DATA BLOCK -
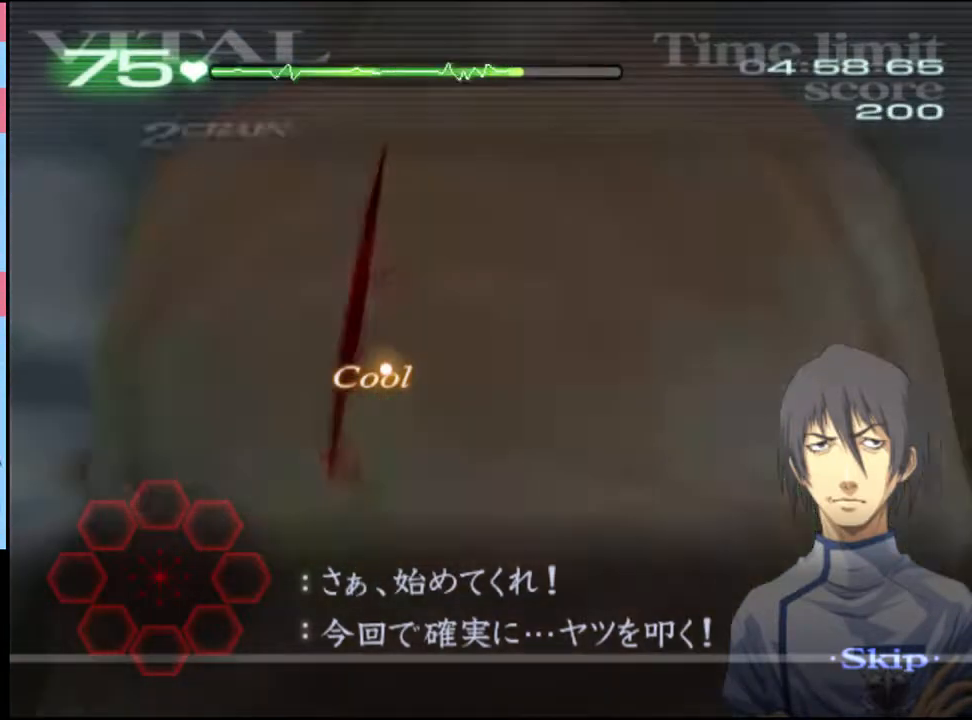
{"keys": [], "mouse": [], "events": []}
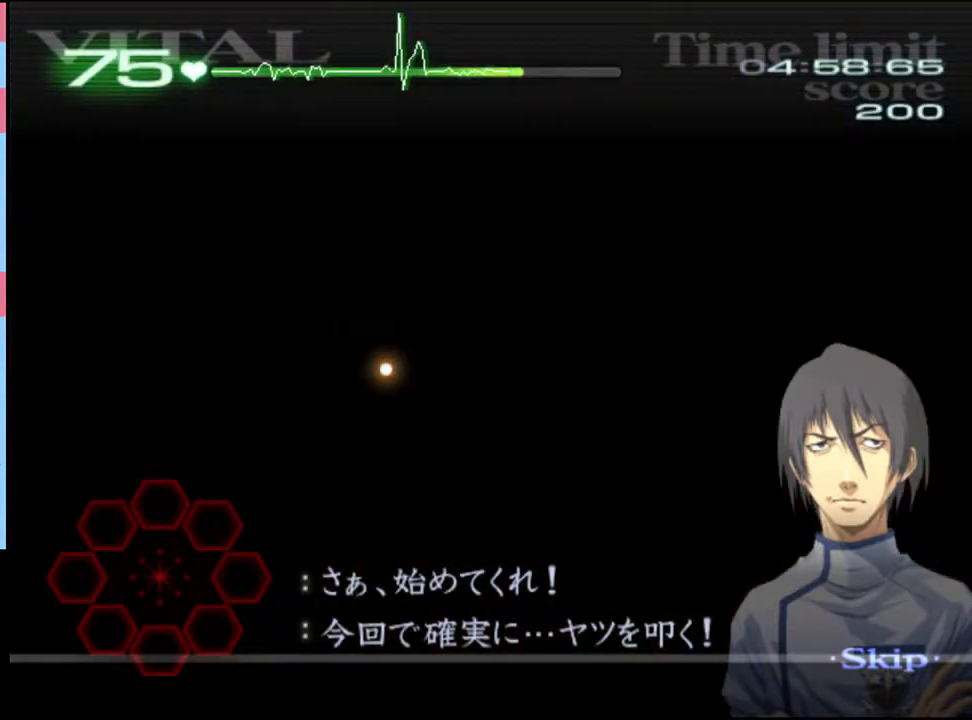
{"keys": [], "mouse": [], "events": []}
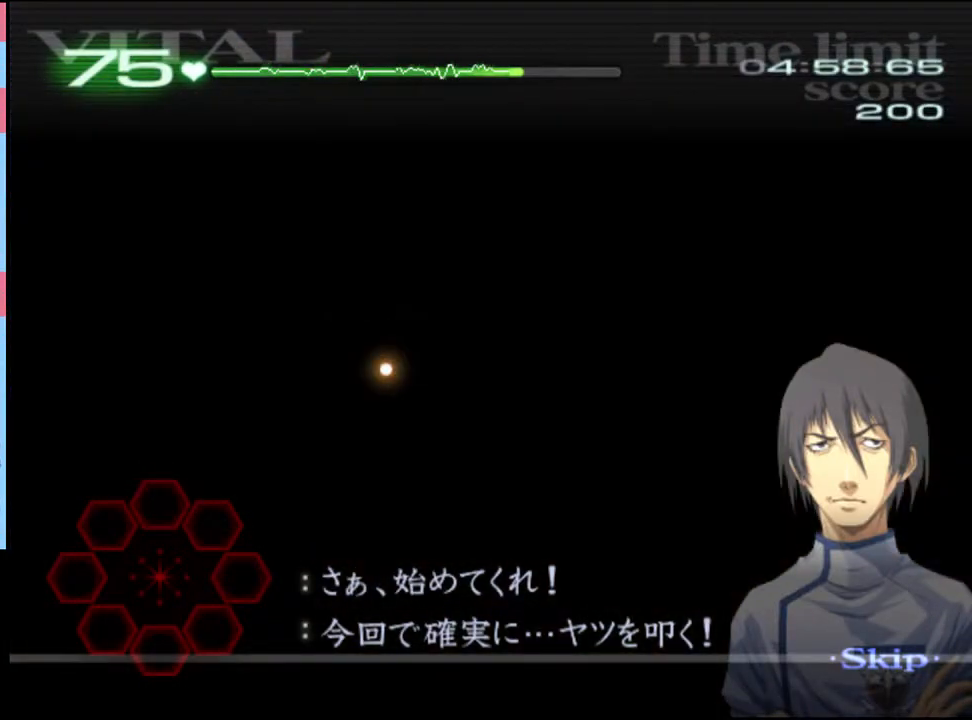
{"keys": [], "mouse": [], "events": []}
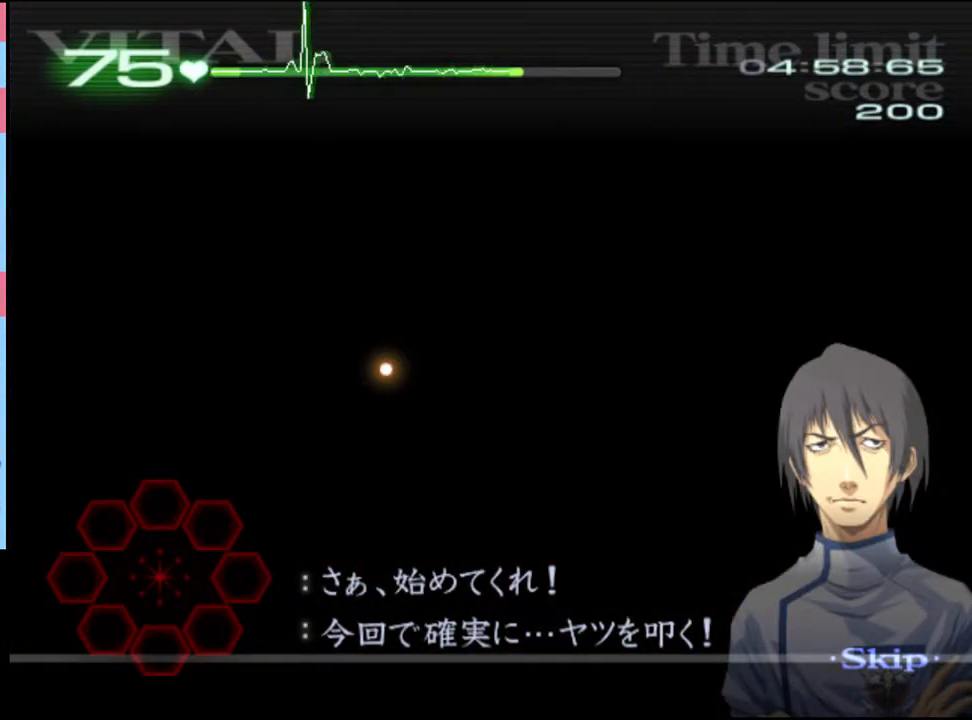
{"keys": [], "mouse": [], "events": []}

TASK PROMPT -
Reproduce the whole listing above word for word, but not its pictures.

RESPONSE FOR THIS EXERCISE -
{"keys": [], "mouse": [], "events": []}
{"keys": [], "mouse": [], "events": []}
{"keys": [], "mouse": [], "events": []}
{"keys": [], "mouse": [], "events": []}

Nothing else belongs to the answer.